Document text Block Start

These letters are always shown to an Englishman that visits the Vatican library.

TOWNS WITHIN THE NEIGHBOURHOOD OF ROME.

I SPENT three or four days on Tivoli, Frescati, Palæstrina, and Albano. In our way to Tivoli I saw the rivulet of Salforata, formerly called Albula, and smelt the stench that arises from its waters some time before I saw them. Martial mentions this offensive smell in an epigram of the fourth book, as he does the rivulet itself in the first:

Quod siccæ redolet palus lacunæ,
Crudarum nebulæ quod Albularum.
The drying marshes such a stench convey,
Such the rank steams of reeking Albula.
Iter ad Herculei gelidas quà Tiburis arces,
Canaque sulphureis Albula fumat aquis.
As from high Rome to Tivoli you go,
Where Albula's sulphureous waters flow.

Lib. iv. ep. 4.

Lib. i. ep. 13.

Document text Block End

*Task requirements*
1. Output the passage from the account of towns near Rome between "These letters are" and "nebulæ quod Albularum.", inclusive.
2. Answer these questions using the account of towns near Rome:
(a) How many days did the writer spend on Tivoli, Frescati, Palæstrina, and Albano?
(b) What was the rivulet of Salforata formerly called?
(c) In which book of his epigrams does Martial mention the offensive smell?

Material supplied Block Start

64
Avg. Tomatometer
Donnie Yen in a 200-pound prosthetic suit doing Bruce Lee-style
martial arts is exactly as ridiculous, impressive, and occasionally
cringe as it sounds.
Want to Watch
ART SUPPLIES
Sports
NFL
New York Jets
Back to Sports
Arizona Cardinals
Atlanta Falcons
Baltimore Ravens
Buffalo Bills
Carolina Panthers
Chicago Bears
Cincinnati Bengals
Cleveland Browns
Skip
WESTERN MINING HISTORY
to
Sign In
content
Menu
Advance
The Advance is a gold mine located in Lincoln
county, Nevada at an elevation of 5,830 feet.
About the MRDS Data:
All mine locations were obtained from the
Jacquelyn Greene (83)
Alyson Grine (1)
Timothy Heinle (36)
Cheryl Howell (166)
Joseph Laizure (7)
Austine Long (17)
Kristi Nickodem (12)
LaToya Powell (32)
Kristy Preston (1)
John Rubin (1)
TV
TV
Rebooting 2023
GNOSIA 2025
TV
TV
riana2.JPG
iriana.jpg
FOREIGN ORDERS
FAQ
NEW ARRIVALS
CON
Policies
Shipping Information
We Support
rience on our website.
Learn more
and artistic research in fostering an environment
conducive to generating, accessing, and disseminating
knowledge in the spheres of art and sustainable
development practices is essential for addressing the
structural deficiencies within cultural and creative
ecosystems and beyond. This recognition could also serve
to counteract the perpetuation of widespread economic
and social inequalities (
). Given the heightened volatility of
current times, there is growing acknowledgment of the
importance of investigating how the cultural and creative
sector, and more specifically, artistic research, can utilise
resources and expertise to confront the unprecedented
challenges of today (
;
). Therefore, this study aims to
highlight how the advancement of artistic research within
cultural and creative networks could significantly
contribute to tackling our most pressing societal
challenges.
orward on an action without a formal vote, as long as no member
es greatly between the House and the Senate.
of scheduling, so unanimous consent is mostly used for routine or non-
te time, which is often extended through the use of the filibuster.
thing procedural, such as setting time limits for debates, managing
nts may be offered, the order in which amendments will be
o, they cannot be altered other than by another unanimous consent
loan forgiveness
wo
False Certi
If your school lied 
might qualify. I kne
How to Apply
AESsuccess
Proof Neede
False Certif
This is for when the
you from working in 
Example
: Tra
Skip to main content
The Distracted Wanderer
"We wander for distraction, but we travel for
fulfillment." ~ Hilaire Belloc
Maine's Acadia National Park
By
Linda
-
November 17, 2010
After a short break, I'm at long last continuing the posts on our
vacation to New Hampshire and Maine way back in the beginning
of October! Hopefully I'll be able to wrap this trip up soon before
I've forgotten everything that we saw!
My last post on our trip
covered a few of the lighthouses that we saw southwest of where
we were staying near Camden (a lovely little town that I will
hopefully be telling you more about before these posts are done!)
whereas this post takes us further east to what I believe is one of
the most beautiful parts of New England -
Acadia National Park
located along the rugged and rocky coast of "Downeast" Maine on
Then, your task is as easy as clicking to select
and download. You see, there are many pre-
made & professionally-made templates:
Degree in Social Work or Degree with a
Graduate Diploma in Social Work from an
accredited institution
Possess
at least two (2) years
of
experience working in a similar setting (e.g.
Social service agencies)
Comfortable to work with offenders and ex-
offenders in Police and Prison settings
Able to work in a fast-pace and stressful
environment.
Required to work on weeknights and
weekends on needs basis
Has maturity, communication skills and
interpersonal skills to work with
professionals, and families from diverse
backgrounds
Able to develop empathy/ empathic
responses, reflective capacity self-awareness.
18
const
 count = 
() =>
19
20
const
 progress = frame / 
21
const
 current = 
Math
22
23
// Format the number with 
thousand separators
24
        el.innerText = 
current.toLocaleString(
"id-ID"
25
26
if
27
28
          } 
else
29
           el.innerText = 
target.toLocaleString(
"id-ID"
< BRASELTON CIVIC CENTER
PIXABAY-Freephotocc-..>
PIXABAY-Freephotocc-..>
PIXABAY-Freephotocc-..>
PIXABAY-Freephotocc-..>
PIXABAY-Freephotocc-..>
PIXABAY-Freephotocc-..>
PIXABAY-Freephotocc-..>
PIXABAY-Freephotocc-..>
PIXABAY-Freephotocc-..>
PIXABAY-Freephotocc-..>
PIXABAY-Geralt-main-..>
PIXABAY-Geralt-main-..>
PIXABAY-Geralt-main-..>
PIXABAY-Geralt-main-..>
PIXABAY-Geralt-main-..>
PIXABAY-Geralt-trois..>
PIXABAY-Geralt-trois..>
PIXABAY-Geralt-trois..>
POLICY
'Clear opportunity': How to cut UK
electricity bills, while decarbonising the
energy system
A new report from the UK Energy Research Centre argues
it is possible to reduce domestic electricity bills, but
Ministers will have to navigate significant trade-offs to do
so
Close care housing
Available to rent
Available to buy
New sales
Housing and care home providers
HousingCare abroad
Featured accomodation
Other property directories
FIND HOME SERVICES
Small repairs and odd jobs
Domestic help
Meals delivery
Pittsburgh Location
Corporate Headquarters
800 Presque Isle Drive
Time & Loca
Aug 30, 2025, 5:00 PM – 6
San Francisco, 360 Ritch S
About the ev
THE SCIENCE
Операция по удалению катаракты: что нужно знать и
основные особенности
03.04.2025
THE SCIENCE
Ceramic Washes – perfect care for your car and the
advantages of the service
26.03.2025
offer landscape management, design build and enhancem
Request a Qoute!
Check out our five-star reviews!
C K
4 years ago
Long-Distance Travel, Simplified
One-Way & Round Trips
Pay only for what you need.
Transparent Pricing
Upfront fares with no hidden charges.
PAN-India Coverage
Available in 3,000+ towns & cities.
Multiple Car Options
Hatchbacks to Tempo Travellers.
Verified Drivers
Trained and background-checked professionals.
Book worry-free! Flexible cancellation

Material supplied Block End

*Answers for this exercise*
1.
These letters are always shown to an Englishman that visits the Vatican library.

TOWNS WITHIN THE NEIGHBOURHOOD OF ROME.

I SPENT three or four days on Tivoli, Frescati, Palæstrina, and Albano. In our way to Tivoli I saw the rivulet of Salforata, formerly called Albula, and smelt the stench that arises from its waters some time before I saw them. Martial mentions this offensive smell in an epigram of the fourth book, as he does the rivulet itself in the first:

Quod siccæ redolet palus lacunæ,
Crudarum nebulæ quod Albularum.

2.
(a) Three or four days.
(b) Albula.
(c) The fourth book.